→ **ABOUT THIS TASK**: Look through the data below. Collect every line where the word "WhatsApp" occurs.

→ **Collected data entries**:
********************

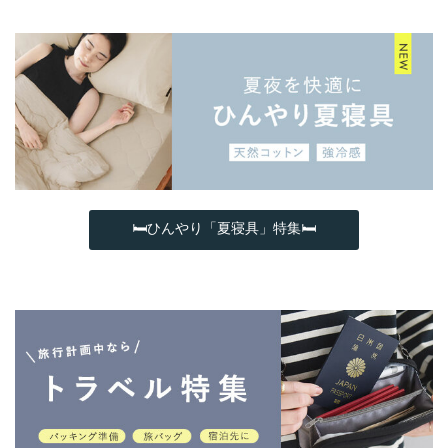
🛏ひんやり「夏寝具」特集🛏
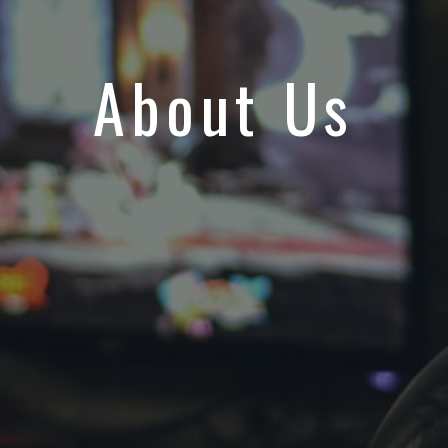
About Us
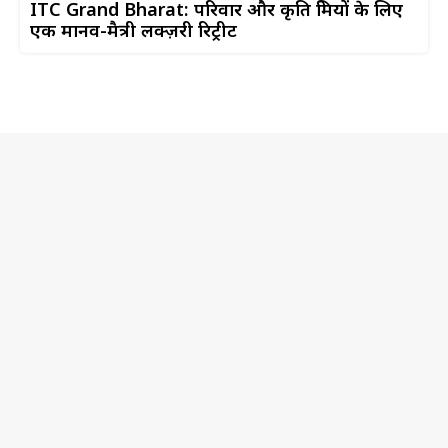
ITC Grand Bharat: परिवार और प्रकृति प्रेमियों के लिए
एक मानव-मैत्री लक्ज़री रिट्रीट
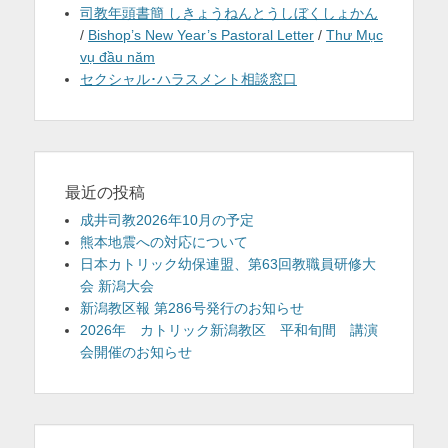
司教年頭書簡 しきょうねんとうしぼくしょかん
/
Bishop’s New Year’s Pastoral Letter
/
Thư Mục
vụ đầu năm
セクシャル･ハラスメント相談窓口
最近の投稿
成井司教2026年10月の予定
熊本地震への対応について
日本カトリック幼保連盟、第63回教職員研修大
会 新潟大会
新潟教区報 第286号発行のお知らせ
2026年 カトリック新潟教区 平和旬間 講演
会開催のお知らせ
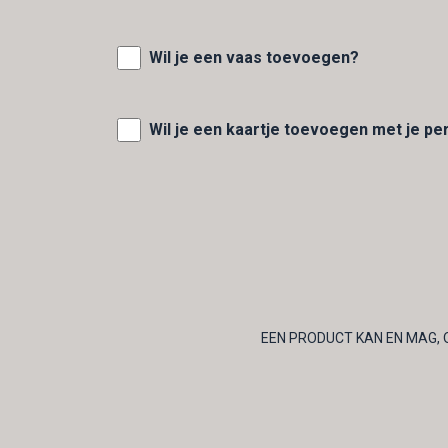
Wil je een vaas toevoegen?
Wil je een kaartje toevoegen met je pe
EEN PRODUCT KAN EN MAG, 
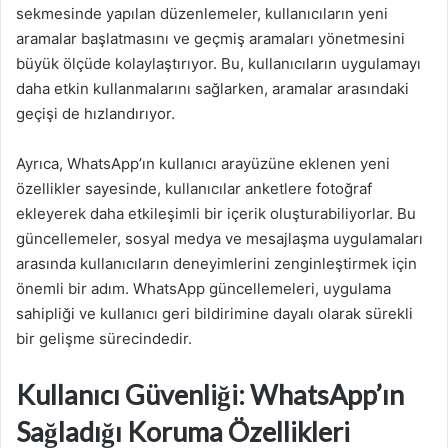
sekmesinde yapılan düzenlemeler, kullanıcıların yeni
aramalar başlatmasını ve geçmiş aramaları yönetmesini
büyük ölçüde kolaylaştırıyor. Bu, kullanıcıların uygulamayı
daha etkin kullanmalarını sağlarken, aramalar arasındaki
geçişi de hızlandırıyor.
Ayrıca, WhatsApp’ın kullanıcı arayüzüne eklenen yeni
özellikler sayesinde, kullanıcılar anketlere fotoğraf
ekleyerek daha etkileşimli bir içerik oluşturabiliyorlar. Bu
güncellemeler, sosyal medya ve mesajlaşma uygulamaları
arasında kullanıcıların deneyimlerini zenginleştirmek için
önemli bir adım. WhatsApp güncellemeleri, uygulama
sahipliği ve kullanıcı geri bildirimine dayalı olarak sürekli
bir gelişme sürecindedir.
Kullanıcı Güvenliği: WhatsApp’ın
Sağladığı Koruma Özellikleri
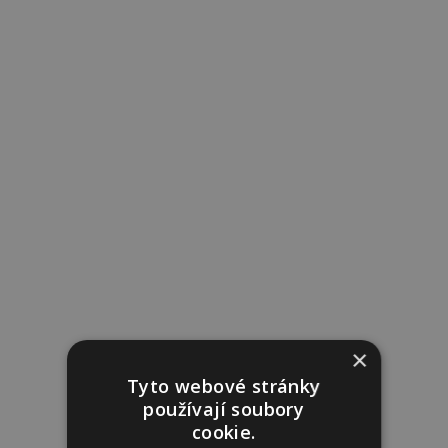
×
Tyto webové stránky
používají soubory
cookie.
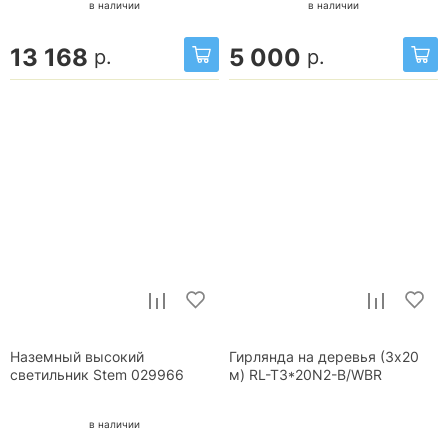
в наличии
в наличии
13 168
5 000
р.
р.
Наземный высокий
Гирлянда на деревья (3х20
светильник Stem 029966
м) RL-T3*20N2-B/WBR
в наличии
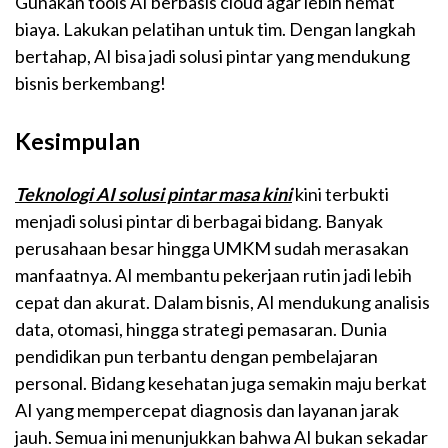
Gunakan tools AI berbasis cloud agar lebih hemat
biaya. Lakukan pelatihan untuk tim. Dengan langkah
bertahap, AI bisa jadi solusi pintar yang mendukung
bisnis berkembang!
Kesimpulan
Teknologi AI solusi pintar masa kini
kini terbukti
menjadi solusi pintar di berbagai bidang. Banyak
perusahaan besar hingga UMKM sudah merasakan
manfaatnya. AI membantu pekerjaan rutin jadi lebih
cepat dan akurat. Dalam bisnis, AI mendukung analisis
data, otomasi, hingga strategi pemasaran. Dunia
pendidikan pun terbantu dengan pembelajaran
personal. Bidang kesehatan juga semakin maju berkat
AI yang mempercepat diagnosis dan layanan jarak
jauh. Semua ini menunjukkan bahwa AI bukan sekadar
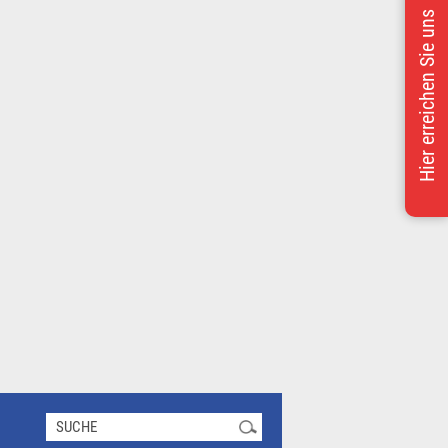
Hier erreichen Sie uns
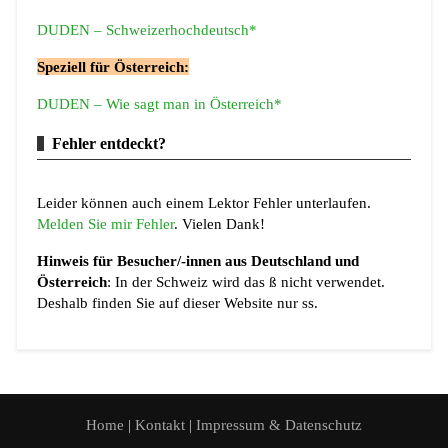
DUDEN – Schweizerhochdeutsch*
Speziell für Österreich:
DUDEN – Wie sagt man in Österreich*
Fehler entdeckt?
Leider können auch einem Lektor Fehler unterlaufen.
Melden Sie mir Fehler
. Vielen Dank!
Hinweis für Besucher/-innen aus Deutschland und
Österreich
: In der Schweiz wird das ß nicht verwendet.
Deshalb finden Sie auf dieser Website nur ss.
Home
|
Kontakt
|
Impressum & Datenschutz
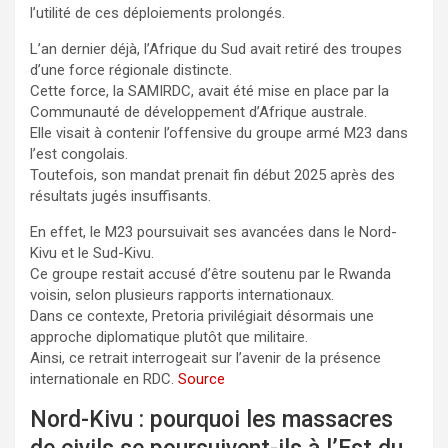
l’utilité de ces déploiements prolongés.
L’an dernier déjà, l’Afrique du Sud avait retiré des troupes
d’une force régionale distincte.
Cette force, la SAMIRDC, avait été mise en place par la
Communauté de développement d’Afrique australe.
Elle visait à contenir l’offensive du groupe armé M23 dans
l’est congolais.
Toutefois, son mandat prenait fin début 2025 après des
résultats jugés insuffisants.
En effet, le M23 poursuivait ses avancées dans le Nord-
Kivu et le Sud-Kivu.
Ce groupe restait accusé d’être soutenu par le Rwanda
voisin, selon plusieurs rapports internationaux.
Dans ce contexte, Pretoria privilégiait désormais une
approche diplomatique plutôt que militaire.
Ainsi, ce retrait interrogeait sur l’avenir de la présence
internationale en RDC.
Source
Nord-Kivu : pourquoi les massacres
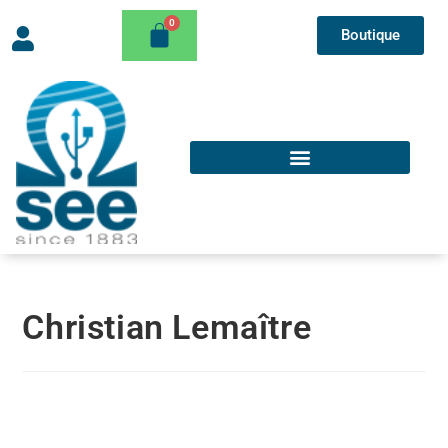
Boutique
Christian Lemaître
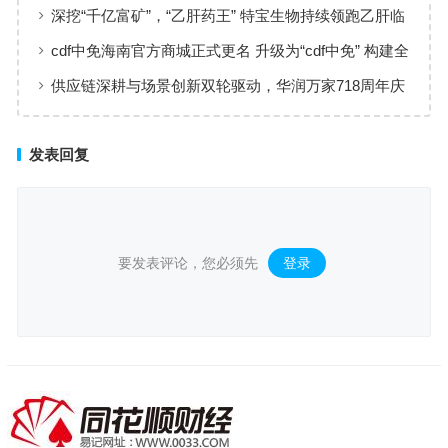
实现高效服务响应
深挖“千亿富矿”，“乙肝药王” 特宝生物持续领跑乙肝临
床治愈
cdf中免海南官方商城正式更名 升级为“cdf中免” 构建全
场景购物生态
供应链深耕与场景创新双轮驱动，华润万家718周年庆
激活夏日品质消费
发表回复
要发表评论，您必须先
登录
。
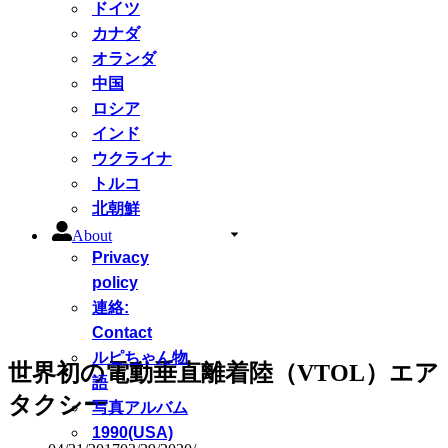
ドイツ
カナダ
オランダ
中国
ロシア
インド
ウクライナ
トルコ
北朝鮮
About
Privacy
policy
連絡:
Contact
ルピちゃん物
世界初の電動垂直離着陸（VTOL）エア
語
タクシー
写真アルバム
1990(USA)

********************

→ **EXERCISE OUTPUT**:
Ayrıca, WhatsApp’ın kullanıcı arayüzüne eklenen yeni
önemli bir adım. WhatsApp güncellemeleri, uygulama
Kullanıcı Güvenliği: WhatsApp’ın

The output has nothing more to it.